A sobretaxa de 50% entrou em vigor nesta quarta-feira e impactará produtos como café e carne. Produtores que se beneficiarão dessa linha de financiamento incluem os tomadores de empréstimos do Programa Nacional de Apoio às Microempresas e Empresas de Pequeno Portes (Pronampe), Programa Nacional de Agricultura Familiar (Pronaf) e Cédula de Produto Rural (CPR) – um título de crédito pelo qual produtores rurais e cooperativas podem acessar recursos para sua produção com a venda antecipada da safra.

Os principais beneficiados serão pecuaristas, produtores de café e frutas afetados pelas tarifas. No entanto, outros setores também poderão ser contemplados. Os detalhes desse novo mecanismo de renegociação de dívidas precisarão ser regulamentados pelo Conselho Monetário Nacional (CMN).

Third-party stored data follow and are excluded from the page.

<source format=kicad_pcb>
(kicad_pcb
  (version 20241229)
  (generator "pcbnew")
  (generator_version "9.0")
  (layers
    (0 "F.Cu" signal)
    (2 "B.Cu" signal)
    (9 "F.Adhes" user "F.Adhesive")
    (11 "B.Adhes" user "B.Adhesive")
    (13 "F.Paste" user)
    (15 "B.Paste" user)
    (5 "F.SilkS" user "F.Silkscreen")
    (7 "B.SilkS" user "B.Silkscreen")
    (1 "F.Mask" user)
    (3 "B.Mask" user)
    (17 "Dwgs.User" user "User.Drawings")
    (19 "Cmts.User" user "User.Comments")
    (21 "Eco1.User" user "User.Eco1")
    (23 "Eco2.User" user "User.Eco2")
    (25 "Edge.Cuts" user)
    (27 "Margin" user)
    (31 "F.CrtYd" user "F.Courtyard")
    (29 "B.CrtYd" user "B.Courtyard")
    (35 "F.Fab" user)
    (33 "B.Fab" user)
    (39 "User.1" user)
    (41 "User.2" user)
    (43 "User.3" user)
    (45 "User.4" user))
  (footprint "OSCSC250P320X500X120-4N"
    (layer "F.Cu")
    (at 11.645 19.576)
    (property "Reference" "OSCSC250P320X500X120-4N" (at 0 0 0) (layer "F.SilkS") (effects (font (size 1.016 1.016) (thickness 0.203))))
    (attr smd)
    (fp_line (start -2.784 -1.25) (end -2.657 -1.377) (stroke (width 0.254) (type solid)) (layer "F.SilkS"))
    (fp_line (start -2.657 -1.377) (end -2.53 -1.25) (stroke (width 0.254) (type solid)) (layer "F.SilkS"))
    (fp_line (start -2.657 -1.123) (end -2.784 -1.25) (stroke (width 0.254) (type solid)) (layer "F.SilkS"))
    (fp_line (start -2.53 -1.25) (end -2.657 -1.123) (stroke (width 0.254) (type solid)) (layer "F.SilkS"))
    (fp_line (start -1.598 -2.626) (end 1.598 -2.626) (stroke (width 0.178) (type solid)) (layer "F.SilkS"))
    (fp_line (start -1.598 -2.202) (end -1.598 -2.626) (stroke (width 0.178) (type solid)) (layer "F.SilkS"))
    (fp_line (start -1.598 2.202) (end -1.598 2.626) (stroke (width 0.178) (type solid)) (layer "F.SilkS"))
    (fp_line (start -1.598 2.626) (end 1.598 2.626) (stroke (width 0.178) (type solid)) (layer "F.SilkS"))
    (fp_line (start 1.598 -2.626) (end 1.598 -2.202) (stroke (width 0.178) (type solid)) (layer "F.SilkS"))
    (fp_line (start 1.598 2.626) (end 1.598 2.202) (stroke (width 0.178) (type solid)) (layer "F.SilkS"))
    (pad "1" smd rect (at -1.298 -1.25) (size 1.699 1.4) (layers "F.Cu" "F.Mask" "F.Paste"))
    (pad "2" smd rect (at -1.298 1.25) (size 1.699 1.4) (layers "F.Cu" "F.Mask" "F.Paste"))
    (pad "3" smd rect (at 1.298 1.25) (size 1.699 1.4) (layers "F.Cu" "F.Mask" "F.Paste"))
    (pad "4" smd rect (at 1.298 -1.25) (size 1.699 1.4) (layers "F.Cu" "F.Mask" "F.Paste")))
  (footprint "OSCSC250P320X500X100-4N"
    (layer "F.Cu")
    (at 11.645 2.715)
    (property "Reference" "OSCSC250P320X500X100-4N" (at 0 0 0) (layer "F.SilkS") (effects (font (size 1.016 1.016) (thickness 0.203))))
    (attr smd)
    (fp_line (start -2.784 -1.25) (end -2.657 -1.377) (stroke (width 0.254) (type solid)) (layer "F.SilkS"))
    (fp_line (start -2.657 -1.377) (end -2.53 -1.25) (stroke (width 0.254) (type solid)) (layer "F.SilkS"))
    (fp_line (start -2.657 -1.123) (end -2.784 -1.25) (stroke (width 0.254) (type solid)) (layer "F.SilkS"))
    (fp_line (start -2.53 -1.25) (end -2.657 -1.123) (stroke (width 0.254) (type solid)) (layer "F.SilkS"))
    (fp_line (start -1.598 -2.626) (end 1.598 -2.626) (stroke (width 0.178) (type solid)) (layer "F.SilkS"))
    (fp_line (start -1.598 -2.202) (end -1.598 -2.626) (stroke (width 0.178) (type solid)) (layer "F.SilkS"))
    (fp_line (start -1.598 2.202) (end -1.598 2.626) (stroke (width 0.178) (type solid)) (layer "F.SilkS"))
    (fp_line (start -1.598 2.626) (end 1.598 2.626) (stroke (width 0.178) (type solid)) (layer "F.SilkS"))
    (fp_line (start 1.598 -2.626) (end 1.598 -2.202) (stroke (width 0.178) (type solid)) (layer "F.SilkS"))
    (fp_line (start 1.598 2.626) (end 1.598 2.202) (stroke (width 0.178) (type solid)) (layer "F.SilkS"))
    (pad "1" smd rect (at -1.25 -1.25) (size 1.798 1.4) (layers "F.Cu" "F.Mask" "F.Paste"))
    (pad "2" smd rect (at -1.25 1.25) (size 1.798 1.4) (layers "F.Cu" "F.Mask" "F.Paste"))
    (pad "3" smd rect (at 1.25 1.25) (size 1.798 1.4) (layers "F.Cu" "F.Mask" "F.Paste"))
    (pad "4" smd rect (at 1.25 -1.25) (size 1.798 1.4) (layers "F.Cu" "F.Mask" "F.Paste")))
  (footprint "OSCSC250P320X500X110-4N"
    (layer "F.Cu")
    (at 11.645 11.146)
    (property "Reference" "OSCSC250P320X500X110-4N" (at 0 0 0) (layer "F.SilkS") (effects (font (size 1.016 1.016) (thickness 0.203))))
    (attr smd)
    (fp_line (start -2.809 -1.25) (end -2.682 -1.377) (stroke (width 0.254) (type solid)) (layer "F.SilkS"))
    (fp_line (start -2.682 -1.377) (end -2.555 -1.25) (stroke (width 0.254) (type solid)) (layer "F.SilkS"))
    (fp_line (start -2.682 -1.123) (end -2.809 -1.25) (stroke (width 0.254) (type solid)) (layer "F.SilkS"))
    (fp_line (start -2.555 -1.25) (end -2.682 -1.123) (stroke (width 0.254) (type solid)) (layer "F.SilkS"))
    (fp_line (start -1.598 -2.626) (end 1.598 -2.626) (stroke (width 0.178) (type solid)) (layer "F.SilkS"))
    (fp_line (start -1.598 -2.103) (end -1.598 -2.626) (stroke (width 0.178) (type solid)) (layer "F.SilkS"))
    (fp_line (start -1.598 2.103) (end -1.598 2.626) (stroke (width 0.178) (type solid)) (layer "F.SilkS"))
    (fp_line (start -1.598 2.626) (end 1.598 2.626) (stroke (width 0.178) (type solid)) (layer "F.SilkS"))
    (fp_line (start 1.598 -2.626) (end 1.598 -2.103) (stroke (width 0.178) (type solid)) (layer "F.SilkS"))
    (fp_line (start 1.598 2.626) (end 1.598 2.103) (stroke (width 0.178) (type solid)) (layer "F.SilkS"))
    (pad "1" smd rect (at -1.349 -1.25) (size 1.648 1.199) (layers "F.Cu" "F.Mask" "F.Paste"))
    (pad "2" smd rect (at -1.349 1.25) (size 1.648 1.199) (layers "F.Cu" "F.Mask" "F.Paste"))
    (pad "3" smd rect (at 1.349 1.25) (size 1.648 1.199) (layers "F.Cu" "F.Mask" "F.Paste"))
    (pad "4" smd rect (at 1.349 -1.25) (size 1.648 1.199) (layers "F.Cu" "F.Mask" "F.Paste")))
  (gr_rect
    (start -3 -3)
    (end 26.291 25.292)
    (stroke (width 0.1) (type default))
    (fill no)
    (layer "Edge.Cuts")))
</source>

A renegociação da dívida dos produtores rurais está prevista na minuta da medida provisória (MP) que trata do pacote de contingenciamento para combater as tarifas, que entraram em vigor nesta quarta-feira.

A imposição de tarifas adicionais de 40% sobre o Brasil, elevando o total para 50%, foi implementada através de um decreto assinado por Trump. Produtos como carne, café, frutas, pescados, calçados e têxteis foram sobretaxados. Cerca de 700 setores, como aviões da Embraer, suco de laranja e segmentos de petróleo e energia, ficaram de fora.

Além da possibilidade de renegociação de dívidas, o setor também poderá ter acesso a empréstimos do Banco Nacional de Desenvolvimento Econômico e Social (BNDES) para financiamento de capital de giro, com taxas de juros subsidiadas pelo Tesouro Nacional. Outras medidas do pacote visam auxiliar as indústrias, preservar empregos e buscar mercados alternativos aos Estados Unidos.

Próximos passos

Após tentativas para iniciar um diálogo com os Estados Unidos a fim de evitar as tarifas de até 50% nas exportações brasileiras, o governo espera que o próximo movimento seja feito pela Casa Branca. A avaliação é que o Brasil demonstrou disposição para discutir questões comerciais, mas não internas.

Há reuniões reservadas entre representantes dos governos dos dois países. Negociadores brasileiros, juntamente com empresários afetados pelas tarifas, estão preparando uma resposta a ser apresentada no dia 18, em relação a questionamentos feitos por Washington sobre diversos temas, como o acesso do etanol americano ao Brasil, corrupção, uso do Pix e respeito à propriedade intelectual, especialmente em relação a medicamentos.

Até o momento, não foram especificados quais produtos ou áreas o governo americano pretende negociar com o Brasil. A única exigência é o fim do processo envolvendo o ex-presidente Jair Bolsonaro no Supremo Tribunal Federal (STF), o que é considerado inaceitável pelo Palácio do Planalto e pelo Itamaraty.

Uma notícia considerada positiva por representantes do governo brasileiro é a reunião prevista entre o ministro da Fazenda, Fernando Haddad, e o secretário do Tesouro americano, Scott Bessent, na próxima quarta-feira (13).